Crónicas del coronavirus (2).


Repaso mentalmente todos los pasos, un solo fallo puede tener graves consecuencias. La bata, después las gafas, el gorro y por último los guantes. A mi lado hay una enfermera para comprobar que no me equivoco (nunca serán lo suficientemente valoradas). Repaso con ella todo lo que tengo que hacer en la habitación, si me olvido de algo habrá que entrar de nuevo y eso supone una exposición innecesaria. Entro. Allí está M, una mujer de edad. Se contagió en un viaje del IMSERSO con su marido. Está nerviosa y es lógico. Aislada de todos los suyos, consciente de tener una enfermedad que causa pánico. Me presento y la tranquilizo. Le digo que en pocos días estará curada y de vuelta con su familia, que no está grave (con un simple vistazo veo que su frecuencia respiratoria es normal, que no utiliza musculatura respiratoria accesoria). Le pregunto sobre su vida, dónde nació, dónde vivió, cuando se casó. Solloza, me cuenta que lleva más de 50 años casada y le digo que si ha sido capaz de poder con eso un simple virus no la va a doblar. Charlamos un rato sobre su familia y lo que para ella ha sido su vida hasta este momento. Después repasamos sus síntomas. La examino, le explico cómo debe colocarse adecuadamente el oxímetro en un dedo y qué tratamiento le daremos para curarla. Me despido y aviso a la enfermera para que, desde fuera, supervise de nuevo cómo debo de quitarme el equipo de protección, ahora contaminado. Primero la bata, después los guantes, formando un gurruño que se debe dejar en un cubo especial. El gorro, las gafas, que deben ir en un recipiente aparte porque quizás deban ser reutilizadas más adelante. Entre cada paso, 30 segundos de lavado de manos con solución hidroalcohólica. Abro la puerta, y ya fuera de la habitación, nuevo lavado de manos y, por último, la mascarilla y otro lavado de manos. La enfermera asiente, no lo hice mal.

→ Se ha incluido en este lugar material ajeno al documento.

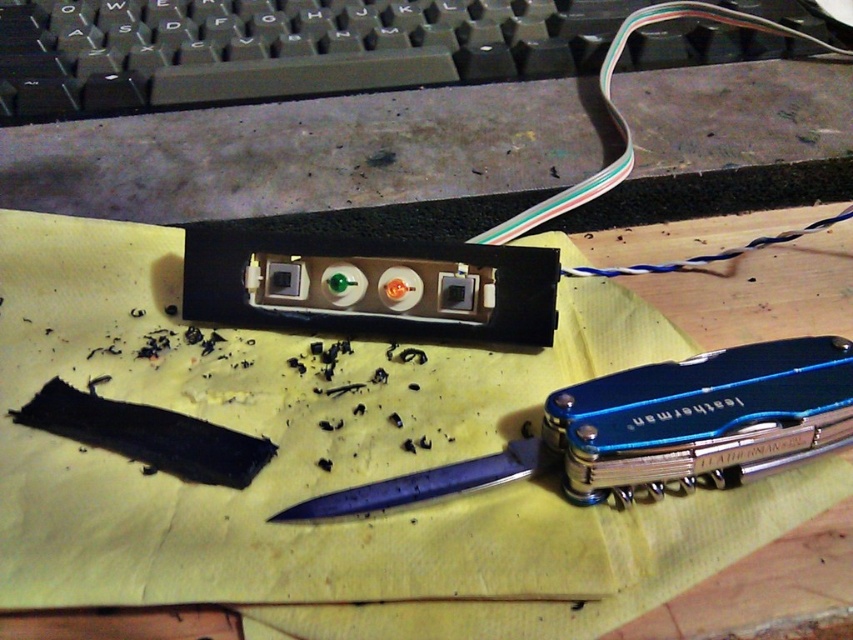
You are organizing a desk and need to place the black plastic keyboard at upper center and the blue metallic pocketknife at lower center. The desk has a maximum allowable distance of 24 inches between items for ergonomic reach. Will the current placement of these items meet the ergonomic requirement?

The black plastic keyboard at upper center and blue metallic pocketknife at lower center are 24.75 inches apart from each other, which exceeds the 24 inch maximum distance for ergonomic reach. Therefore, the current placement does not meet the ergonomic requirement.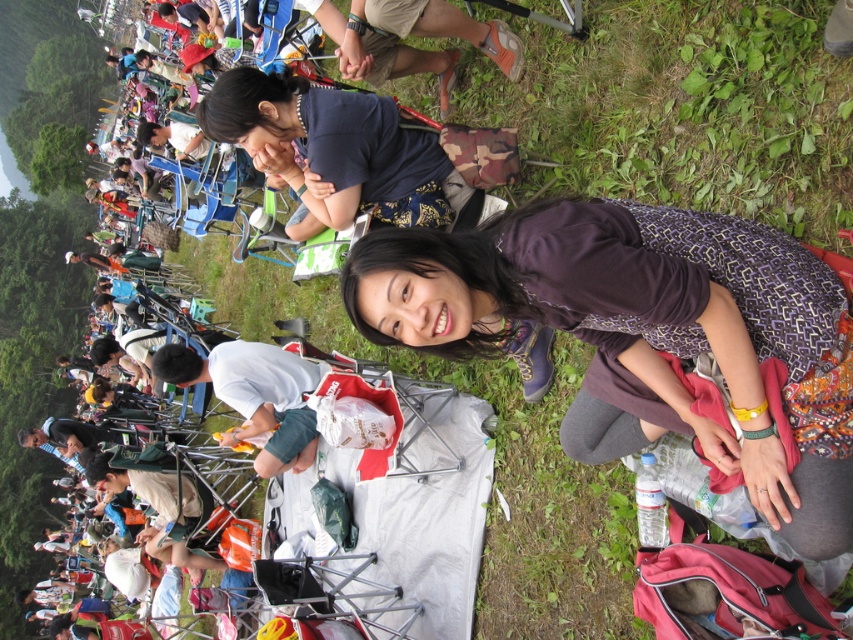
You are at a picnic and want to place a small basket between the dark blue fabric at center and the white cotton shirt at lower left. According to their positions, where should you place the basket?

Ya en mi despacho, en un rato de tranquilidad, pienso en lo subjetivo del paso del tiempo. Lo que ocurrió hace una semana parece haber sucedido hace años. La vida anterior, los viajes, las charlas, los hoteles y los restaurantes quedan muy atrás. Y sin embargo me encuentro bien. Me pregunto si debería sentirme culpable por ello, pero sé con certeza por qué me siento bien. Sé que es porque estoy en el sitio en el que tengo que estar, haciendo lo que tengo que hacer. Y me viene a la memoria una novela de J. G. Ballard, “Rascacielos”. Es una distopía futurista escrita en los años 70 que se centra en la vida de un edificio autosuficiente, diseñado para que los inquilinos lo tengan todo al alcance de la mano: supermercado, restaurantes, gimnasio, guarderías… Lo habitan londinenses de la alta burguesía: catedráticos, productores de cine, médicos, empresarios… todo pensado para complementar una vida idílica, privilegiada. Y así parece al principio, pero pronto empieza a haber desavenencias, después rencillas entre vecinos. Alguien no saca la basura, otro arroja restos de comida por el balcón… las conductas pierden poco a poco todo el arraigo social y toda motivación moral, hasta que los vecinos del rascacielos se convierten en seres primarios, cuyo único fin es asaltar un apartamento y llevarse la comida, o una mujer que, además, no siente remordimiento alguno por abandonar a su pareja, más débil que el nuevo compañero. Hay asesinatos sin culpa, expediciones de asalto entre los diferentes pisos, una vida animal entre montones de basura y suciedad, sin apenas nada que llevarse a la boca. El argumento no es especialmente original (el del “Ángel exterminador” de Buñuel es muy parecido), pero hay algo que me llama la atención: la puerta del rascacielos está siempre abierta, cualquiera podría cruzarla y salir a la calle, abandonar la guerra que se está librando en el edificio y respirar aire puro, pero nadie lo hace. Todos prefieren quedarse y dejar atrás sus trabajos y la existencia anterior. Y creo que, aunque pueda parecer absurdo, tiene sentido porque significa vivir al día, simplemente sobrevivir, sin anticipar disputas laborales, pagos de hipotecas, problemas conyugales… todo lo que lleva a los occidentales a las pastillas de la mesita de noche. Y me pregunto si una emoción parecida es la que hace que me sienta bien. Todo queda en suspenso y todo está apartado por el virus, ahora la vida transcurre en presente simple.